Wie funktioniert eigentlich eine Bremsprobe?

Was fährt, muss auch fähig sein, zu bremsen. Es liegt auf der Hand, dass deshalb alle Züge vor der Abfahrt auf intakte Bremsen getestet werden. Dies kann bei einem 500 Meter langen Güterzug gut bis zu 40 Minuten dauern.

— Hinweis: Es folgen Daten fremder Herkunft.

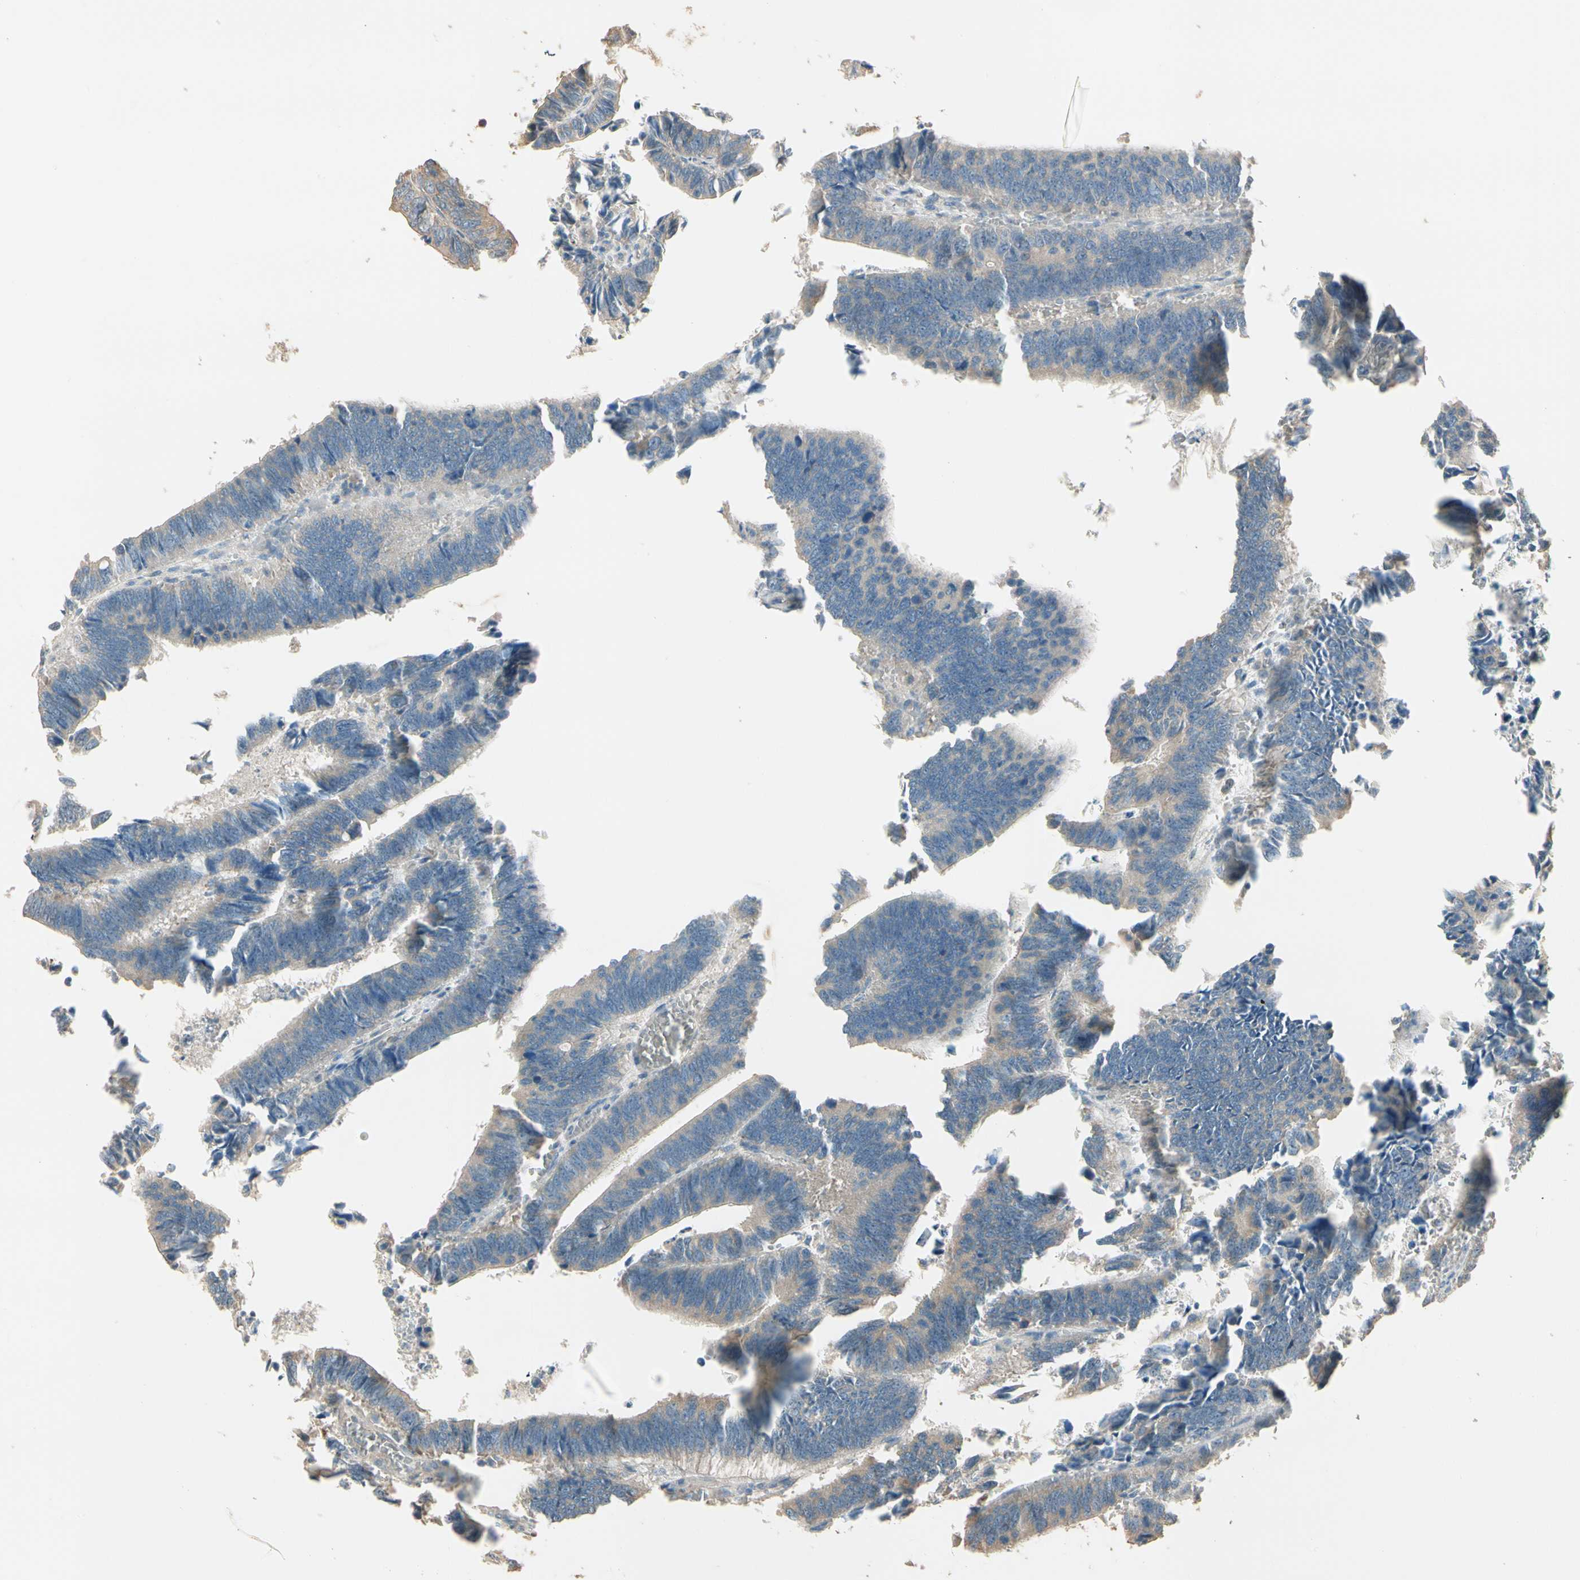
{"staining": {"intensity": "weak", "quantity": ">75%", "location": "cytoplasmic/membranous"}, "tissue": "colorectal cancer", "cell_type": "Tumor cells", "image_type": "cancer", "snomed": [{"axis": "morphology", "description": "Adenocarcinoma, NOS"}, {"axis": "topography", "description": "Colon"}], "caption": "DAB (3,3'-diaminobenzidine) immunohistochemical staining of human adenocarcinoma (colorectal) displays weak cytoplasmic/membranous protein expression in approximately >75% of tumor cells.", "gene": "TNFRSF21", "patient": {"sex": "male", "age": 72}}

Die Wagen von Güterzügen sind in der Regel nicht an eine elektrische Energieversorgung angeschlossen. Während bei Personenzügen die Stromnetze ständig eine Rückmeldung zu beispielweise dem Zustand der Bremsen geben, müssen jene der Güterzüge von einem Mitarbeiter direkt am Wagen auf ihre Funktionalität überprüft werden.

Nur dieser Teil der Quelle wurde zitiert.